Germany uses torture to get intelligence: claim
20 April 2006, BRUSSELS - European Union lawmakers on Thursday slammed the bloc's counter-terrorism chief Gijs De Vries for providing what they described as "totally useless and senseless" information on alleged CIA detention camps and flights across Europe.
20 April 2006
BRUSSELS - European Union lawmakers on Thursday slammed the bloc's counter-terrorism chief Gijs De Vries for providing what they described as "totally useless and senseless" information on alleged CIA detention camps and flights across Europe.
The parliament's committee investigating the charges against the CIA also heard evidence from Britain's former envoy to Uzbekistan, Craig Murray, who said western secret services, including Germany's, were obtaining intelligence under torture from foreign detainees in Uzbekistan.
Members of the EU assembly questioned De Vries statement to the committee that he had no proof European governments had aided the US in transporting terrorist suspects to other countries for interrogation.
Italian Socialist MEP Claudio Fava said De Vries had provided "evasive and inadequate" information especially after Murray statement on the British government's "ambiguous role" in using information obtained through torture of alleged terrorists in Uzbekistan.
De Vries' claim also runs counter to a Council of Europe statement last week that European governments had violated the European human rights convention by helping the US to transport terror suspects to other countries for questioning.
The 46-nation Council of Europe is independent of the EU and is conducting its own investigation into allegations against the CIA.
Other members of parliament asked the EU anti-terror chief if he had reliable sources of information or was merely obtaining information from the internet.
Meanwhile, De Vries insisted that the EU had not obtained information through use of torture.
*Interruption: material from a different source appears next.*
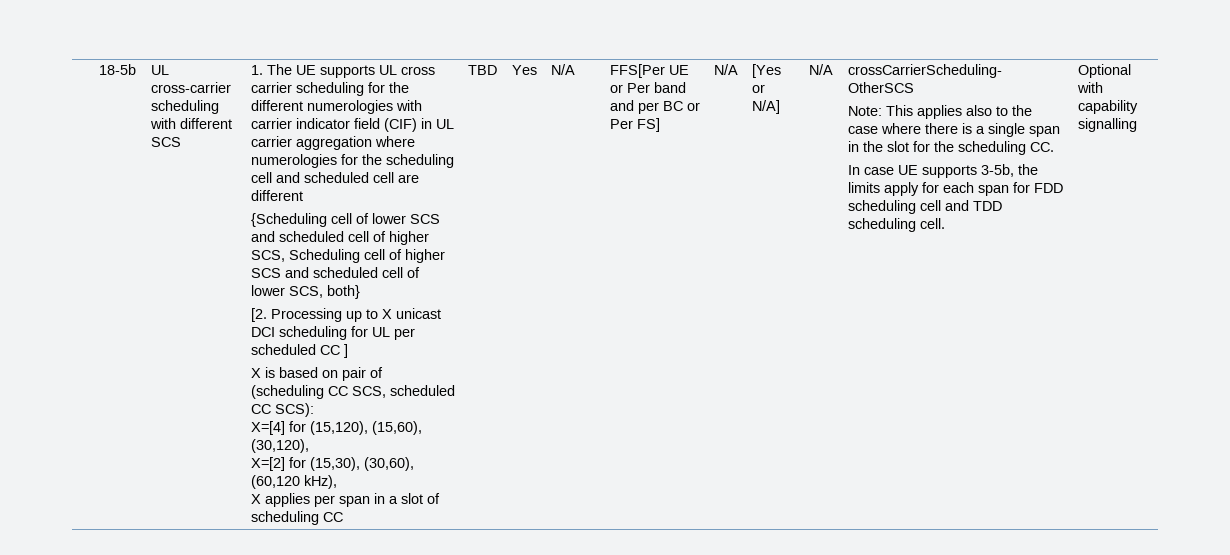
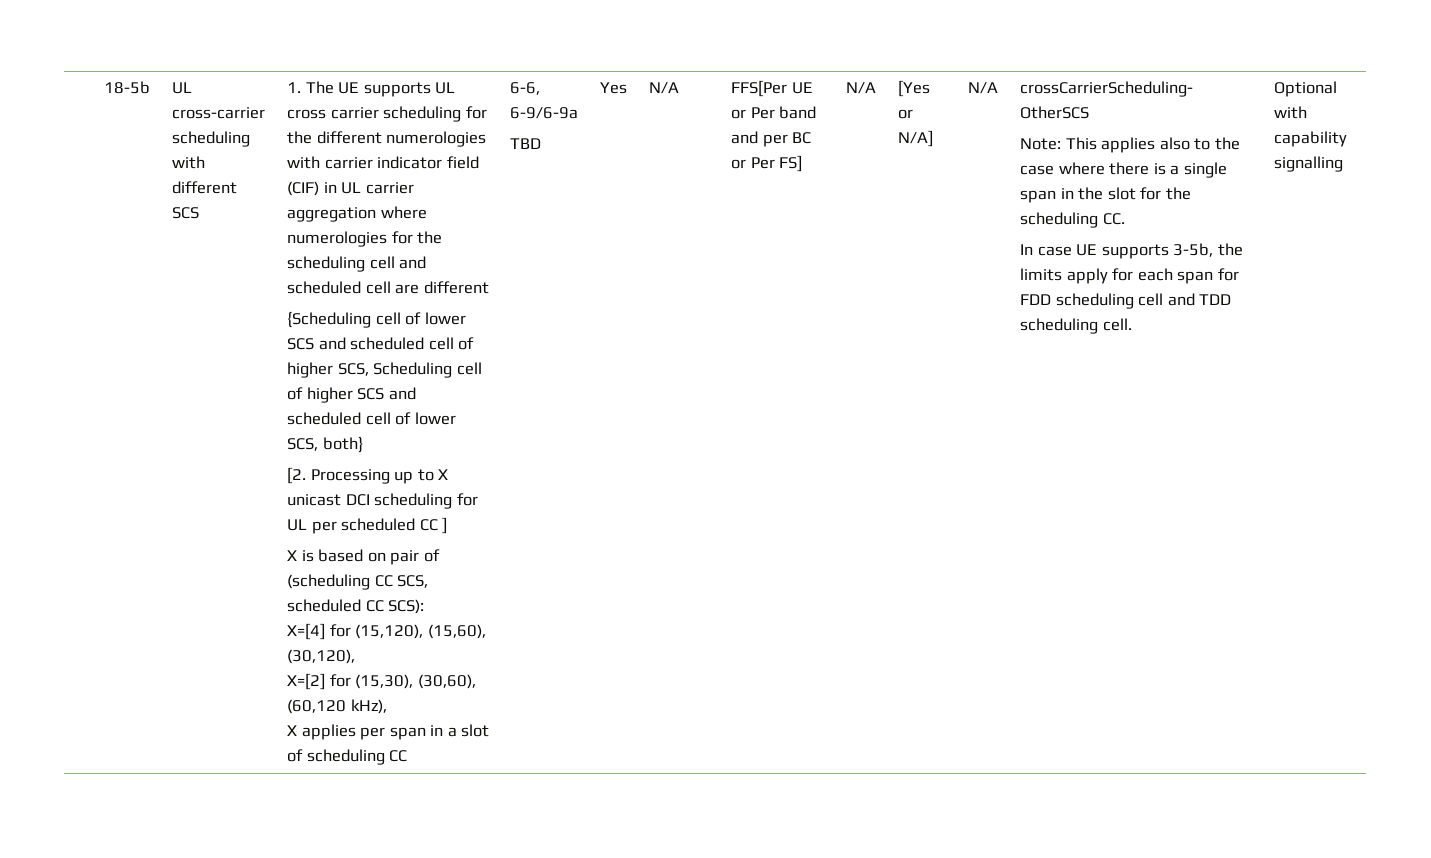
(343, 517) none -> [510,82,541,95] [510,107,579,119] 6-6, 6-9/6-9a //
But he admitted that there was "mutually beneficial cooperation between secret services of EU member states and of the CIA," saying this was essential in the fight against terrorism.
Former British envoy to Uzbekistan Murray said the US and Britain "share 100 per cent of their intelligence...and they have taken a policy decision that they will use intelligence which was obtained under torture in other countries."
He said he had seen classified documents from the British government confirming this political decision.
"If they had not taken that decision to use torture, then the programme of rendition wouldn't have made any sense as this is its foundation," he said.
Murray said he had been working as a British diplomat for 21 years before being removed from office after he started to question London about its alleged methods for obtaining secret information in Uzbekistan.
"All the intelligence obtained there is false as people were forced to sign confessions under torture," the former ambassador said.
"Uzbekistan is a real police state of the Stalinist kind, a structured dictatorship with up to 12,000 political detainees, almost all of them political opponents," he added.
British Foreign Minister Jack Straw, however, in March 2004 decided to continue receiving intelligence obtained under torture as this was seen as a means to fight terrorism, Murray said.
"Nobody ever denied that our intelligence was obtained under torture, ... they told me that this was not violating the United Nations Convention against torture as we didn't do it and we didn't instigate it," he told the Parliament.
Such practices being used in the war against terrorism are ignoring and abusing the rights of Muslims, Murray warned, adding: "We're just doing a coach horse for the US...It will not help us win the war, it's just stoking up more fury."
"I fear that we [Britain] have now turned away from international law and from upholding human rights," he underlined.
Murray said he had also information that the German secret service was still cooperating very closely with its Uzbek counterpart, thereby obtaining intelligence which was gotten under torture.
Foreign ambassadors to Uzbekistan, including the German envoy, knew about this but saw no advantage in blocking the US, Murray told MEPs.
Next week, a delegation of parliamentarians will travel to Macedonia to query senior government officials about what they knew about alleged CIA secret jails and clandestine flights in their country.
The parliamentary committee investigating the CIA charges was set up in January. It is working in tandem with an inquiry by the Council of Europe and intends to present its first findings by the end of June. However, the committee has no power to sanction European governments.